The Carpal Tunnel

The carpal tunnel is an anatomical structure located on the anterior wrist where the hand joins the forearm. The specific architecture of the carpal tunnel serves as a passageway for several important structures between the wrist and hand. The concave floor of the tunnel is formed by the carpal bones. The flexor retinaculum—a thick, horizontal band of fascia—forms the roof. The flexor retinaculum is 3–4 centimeters wide and attaches proximally to the scaphoid tuberosity and pisiform, and distally to the trapezium and hook of the hamate. The retinaculum divides into two layers, one deep and one superficial on the radial side in order to accommodate the tendon of the flexor carpi radialis. This tendon is not considered to be contained within the carpal tunnel.

details of the tendons and nerves that run through the wrist, including the median nerve.
Image 1 (posterior view).

Several important soft tissues pass from the forearm to the hand through the carpal tunnel. 

These include the four tendons of the flexor digitorum profundus, the four tendons of the flexor digitorum superficialis, and a single tendon of the flexor pollicis longus. The tendons of the flexor digitorum profundus and superficialis are all surrounded by a common ulnar sheath, while the flexor pollicis longus tendon is contained within a separate radial sheath.

A cross section of the wrist.
A cross section of the wrist.

In addition to the nine tendons, the median nerve is contained within the carpal tunnel and runs between the tendons of the flexor digitorum profundus and the flexor digitorum superficialis. This peripheral nerve originates at the brachial plexus in the axilla, travels distally just lateral to the brachial artery, and crosses the artery medially halfway down the arm. The nerve then enters the anterior compartment of the forearm at the cubital fossa and follows the flexor digitorum muscles down the forearm to the carpal tunnel.

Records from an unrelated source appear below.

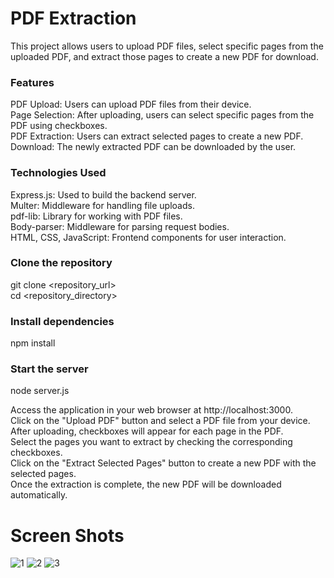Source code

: # PDF Extraction



This project allows users to upload PDF files, select specific pages from the uploaded PDF, and extract those pages to create a new PDF for download.

### Features
PDF Upload: Users can upload PDF files from their device.\
Page Selection: After uploading, users can select specific pages from the PDF using checkboxes.\
PDF Extraction: Users can extract selected pages to create a new PDF.\
Download: The newly extracted PDF can be downloaded by the user.

### Technologies Used
Express.js: Used to build the backend server.\
Multer: Middleware for handling file uploads.\
pdf-lib: Library for working with PDF files.\
Body-parser: Middleware for parsing request bodies.\
HTML, CSS, JavaScript: Frontend components for user interaction.

### Clone the repository
git clone <repository_url>\
cd <repository_directory>


### Install dependencies
npm install

### Start the server
node server.js


Access the application in your web browser at http://localhost:3000.\
Click on the "Upload PDF" button and select a PDF file from your device.\
After uploading, checkboxes will appear for each page in the PDF.\
Select the pages you want to extract by checking the corresponding checkboxes.\
Click on the "Extract Selected Pages" button to create a new PDF with the selected pages.\
Once the extraction is complete, the new PDF will be downloaded automatically.



# Screen Shots

![1](https://github.com/wilfredmwilson/fullstackassignment/assets/106466943/7023c449-5620-480c-beb8-d291393c7a9f)
![2](https://github.com/wilfredmwilson/fullstackassignment/assets/106466943/7f75dd84-b530-471e-ad58-a3a21e89205c)
![3](https://github.com/wilfredmwilson/fullstackassignment/assets/106466943/f1d9aaa8-6c1a-4089-a14e-a08308a92c3d)




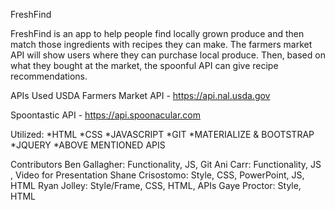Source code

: FreshFind

FreshFind is an app to help people find locally grown produce and then match those ingredients with recipes they can make. The farmers market API will show users where they can purchase local produce. Then, based on what they bought at the market, the spoonful API can give recipe recommendations.


APIs Used
USDA Farmers Market API - https://api.nal.usda.gov

Spoontastic API - https://api.spoonacular.com

Utilized: 
*HTML
*CSS
*JAVASCRIPT
*GIT
*MATERIALIZE & BOOTSTRAP
*JQUERY 
*ABOVE MENTIONED APIS


Contributors 
Ben Gallagher: Functionality, JS, Git
Ani Carr: Functionality, JS , Video for Presentation 
Shane Crisostomo: Style, CSS, PowerPoint, JS, HTML
Ryan Jolley: Style/Frame, CSS, HTML, APIs
Gaye Proctor: Style, HTML
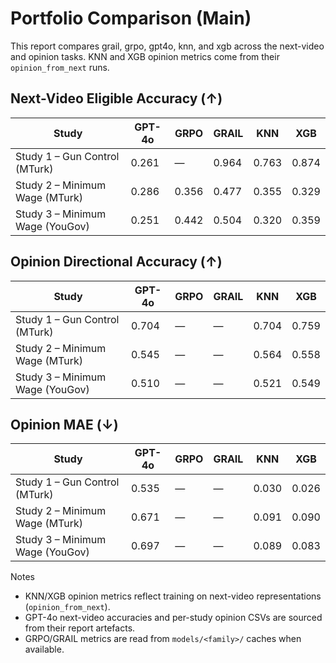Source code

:# Portfolio Comparison (Main)

This report compares grail, grpo, gpt4o, knn, and xgb across the next-video and opinion tasks. KNN and XGB opinion metrics come from their `opinion_from_next` runs.

## Next-Video Eligible Accuracy (↑)

| Study | GPT-4o | GRPO | GRAIL | KNN | XGB |
| --- | --- | --- | --- | --- | --- |
| Study 1 – Gun Control (MTurk) | 0.261 | — | 0.964 | 0.763 | 0.874 |
| Study 2 – Minimum Wage (MTurk) | 0.286 | 0.356 | 0.477 | 0.355 | 0.329 |
| Study 3 – Minimum Wage (YouGov) | 0.251 | 0.442 | 0.504 | 0.320 | 0.359 |

## Opinion Directional Accuracy (↑)

| Study | GPT-4o | GRPO | GRAIL | KNN | XGB |
| --- | --- | --- | --- | --- | --- |
| Study 1 – Gun Control (MTurk) | 0.704 | — | — | 0.704 | 0.759 |
| Study 2 – Minimum Wage (MTurk) | 0.545 | — | — | 0.564 | 0.558 |
| Study 3 – Minimum Wage (YouGov) | 0.510 | — | — | 0.521 | 0.549 |

## Opinion MAE (↓)

| Study | GPT-4o | GRPO | GRAIL | KNN | XGB |
| --- | --- | --- | --- | --- | --- |
| Study 1 – Gun Control (MTurk) | 0.535 | — | — | 0.030 | 0.026 |
| Study 2 – Minimum Wage (MTurk) | 0.671 | — | — | 0.091 | 0.090 |
| Study 3 – Minimum Wage (YouGov) | 0.697 | — | — | 0.089 | 0.083 |

Notes

- KNN/XGB opinion metrics reflect training on next-video representations (`opinion_from_next`).
- GPT-4o next-video accuracies and per-study opinion CSVs are sourced from their report artefacts.
- GRPO/GRAIL metrics are read from `models/<family>/` caches when available.
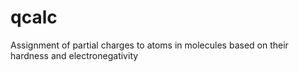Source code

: # qcalc
Assignment of partial charges to atoms in molecules based on their hardness and electronegativity
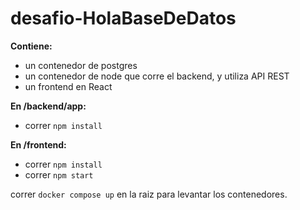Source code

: # desafio-HolaBaseDeDatos

**Contiene:**

 - un contenedor de postgres  
 - un contenedor de node que corre el backend, y utiliza API REST
 - un frontend en React

**En /backend/app:** 
 - correr `npm install`

**En /frontend:**
- correr `npm install` 
- correr `npm start`

correr `docker compose up` en la raiz para levantar los contenedores.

The median nerve has both sensory and motor fibers in the hand. Sensory function includes the innervation of the lateral aspect of the palm via the palmar cutaneous branch and the lateral three and a half fingers on the palmar surface of the hand via the digital cutaneous branch. Motor function includes the thenar muscles (opponens pollicis, flexor pollicis brevis, and abductor pollicis brevis) and the lateral two lumbricales in the hand.

a palm facing up with labels showing the bones of the wrist and hand.
Image 2 (anterior view).

Space within the carpal tunnel is relatively limited, and there is very little capacity for expansion due to the rigid nature of its bordering tissues. Space can be further restricted through tendon hypertrophy, increased fascial density, or fluid accumulation associated with inflammation. Carpal tunnel syndrome is a common pathology that occurs when the median nerve is compressed within the carpal tunnel. 

This is characterized by pain, numbness, and tingling in the associated areas of the hand and arm, as well as atrophy in the thenar eminence and lateral lumbricales of the hand. Nerve dysfunction is often progressive and can become permanent if left untreated. Soft-tissue manipulation of the flexor retinaculum is a valuable part of treatment and prevention of carpal tunnel syndrome.

 

 

Palpating the Carpal Tunnel

Passive stretching of the carpal tunnel.
Image courtesy Christy Cael.

Positioning: client seated or supine.

  1. Sit or stand at the client’s side. Gently grasp their open hand facing palm up.
  2. Using the pads of your thumbs, locate the thenar and hypothenar eminence of the palm.
  3. Moving toward the center of the palm, palpate deeply and between the soft tissue of the two eminences to locate the concave palmar surfaces of the carpal bones.
  4. Use special attention to locate the prominent hook of the hamate and pisiform medially, and the tubercles of the scaphoid and trapezium laterally.

Passive Stretching of the Flexor Retinaculum

Positioning: client seated or supine.

  1. Gently grasp and support the client’s wrist with their palm facing up.
  2. Firmly pin the flexor retinaculum with your thumb using cross-fiber pressure rather than compressing the carpal tunnel.
  3. Passively extend and abduct the thumb and fingers to elongate and free the fibers of the flexor retinaculum.
  4. Repeat as you pin the retinaculum in various directions.